___ Recorded data ___
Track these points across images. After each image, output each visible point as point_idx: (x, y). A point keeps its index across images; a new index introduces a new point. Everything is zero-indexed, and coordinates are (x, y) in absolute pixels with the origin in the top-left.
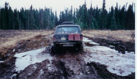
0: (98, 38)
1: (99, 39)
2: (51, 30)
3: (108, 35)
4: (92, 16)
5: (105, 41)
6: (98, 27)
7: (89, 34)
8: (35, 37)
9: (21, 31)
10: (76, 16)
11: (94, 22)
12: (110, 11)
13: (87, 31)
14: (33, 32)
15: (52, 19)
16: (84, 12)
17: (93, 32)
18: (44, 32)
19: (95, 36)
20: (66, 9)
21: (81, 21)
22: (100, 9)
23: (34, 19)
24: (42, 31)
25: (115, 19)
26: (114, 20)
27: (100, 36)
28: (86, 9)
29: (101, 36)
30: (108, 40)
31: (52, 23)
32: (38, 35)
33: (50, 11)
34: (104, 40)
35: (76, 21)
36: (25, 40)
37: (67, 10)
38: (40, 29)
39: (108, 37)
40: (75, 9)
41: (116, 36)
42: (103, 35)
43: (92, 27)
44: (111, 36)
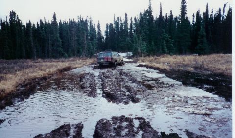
0: (176, 69)
1: (179, 71)
2: (90, 57)
3: (194, 63)
4: (164, 30)
5: (190, 75)
6: (175, 49)
7: (159, 63)
8: (58, 70)
9: (37, 61)
10: (134, 31)
11: (167, 41)
12: (195, 20)
13: (156, 57)
14: (58, 62)
15: (92, 39)
16: (147, 23)
17: (167, 58)
18: (78, 61)
19: (170, 66)
20: (116, 19)
21: (143, 40)
22: (176, 18)
23: (59, 39)
24: (74, 60)
25: (204, 33)
26: (202, 36)
27: (179, 65)
28: (152, 18)
29: (182, 66)
30: (197, 72)
31: (93, 45)
32: (64, 67)
33: (89, 24)
34: (189, 72)
35: (134, 40)
36: (37, 78)
37: (118, 22)
38: (70, 56)
39: (196, 68)
40: (131, 18)
41: (211, 65)
42: (185, 63)
43: (163, 50)
44: (201, 65)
___
Exercise goal: Print out the entries once more, unchanged. No pictures.

Written solution:
Track these points across images. After each image, output each visible point as point_idx: (x, y). A point keeps its index across images; a new index introduces a new point. Everything is zero-indexed, and coordinates are (x, y) in absolute pixels with the origin in the top-left.
0: (98, 38)
1: (99, 39)
2: (51, 30)
3: (108, 35)
4: (92, 16)
5: (105, 41)
6: (98, 27)
7: (89, 34)
8: (35, 37)
9: (21, 31)
10: (76, 16)
11: (94, 22)
12: (110, 11)
13: (87, 31)
14: (33, 32)
15: (52, 19)
16: (84, 12)
17: (93, 32)
18: (44, 32)
19: (95, 36)
20: (66, 9)
21: (81, 21)
22: (100, 9)
23: (34, 19)
24: (42, 31)
25: (115, 19)
26: (114, 20)
27: (100, 36)
28: (86, 9)
29: (101, 36)
30: (108, 40)
31: (52, 23)
32: (38, 35)
33: (50, 11)
34: (104, 40)
35: (76, 21)
36: (25, 40)
37: (67, 10)
38: (40, 29)
39: (108, 37)
40: (75, 9)
41: (116, 36)
42: (103, 35)
43: (92, 27)
44: (111, 36)
0: (176, 69)
1: (179, 71)
2: (90, 57)
3: (194, 63)
4: (164, 30)
5: (190, 75)
6: (175, 49)
7: (159, 63)
8: (58, 70)
9: (37, 61)
10: (134, 31)
11: (167, 41)
12: (195, 20)
13: (156, 57)
14: (58, 62)
15: (92, 39)
16: (147, 23)
17: (167, 58)
18: (78, 61)
19: (170, 66)
20: (116, 19)
21: (143, 40)
22: (176, 18)
23: (59, 39)
24: (74, 60)
25: (204, 33)
26: (202, 36)
27: (179, 65)
28: (152, 18)
29: (182, 66)
30: (197, 72)
31: (93, 45)
32: (64, 67)
33: (89, 24)
34: (189, 72)
35: (134, 40)
36: (37, 78)
37: (118, 22)
38: (70, 56)
39: (196, 68)
40: (131, 18)
41: (211, 65)
42: (185, 63)
43: (163, 50)
44: (201, 65)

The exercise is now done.